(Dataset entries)
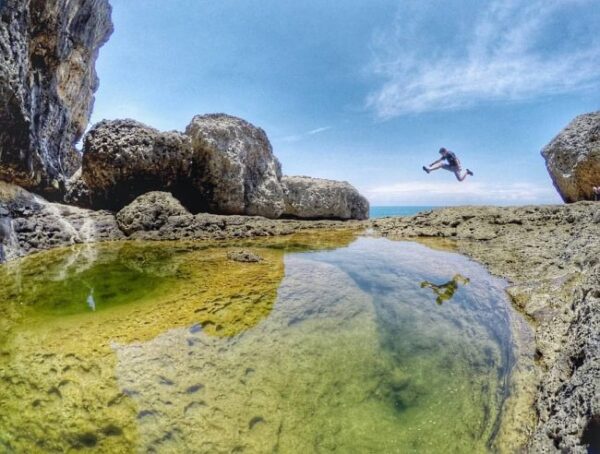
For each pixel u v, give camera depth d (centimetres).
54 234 708
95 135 920
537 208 860
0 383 276
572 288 414
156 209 832
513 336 364
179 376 289
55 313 377
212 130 1016
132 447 243
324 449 250
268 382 289
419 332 354
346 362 312
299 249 680
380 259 584
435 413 277
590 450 227
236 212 1056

EXERCISE – Please print all the data above word for word. Pictures should not appear in the copy.

SOLUTION –
For each pixel u v, give camera depth d (centimetres).
54 234 708
95 135 920
537 208 860
0 383 276
572 288 414
156 209 832
513 336 364
179 376 289
55 313 377
212 130 1016
132 447 243
324 449 250
268 382 289
419 332 354
346 362 312
299 249 680
380 259 584
435 413 277
590 450 227
236 212 1056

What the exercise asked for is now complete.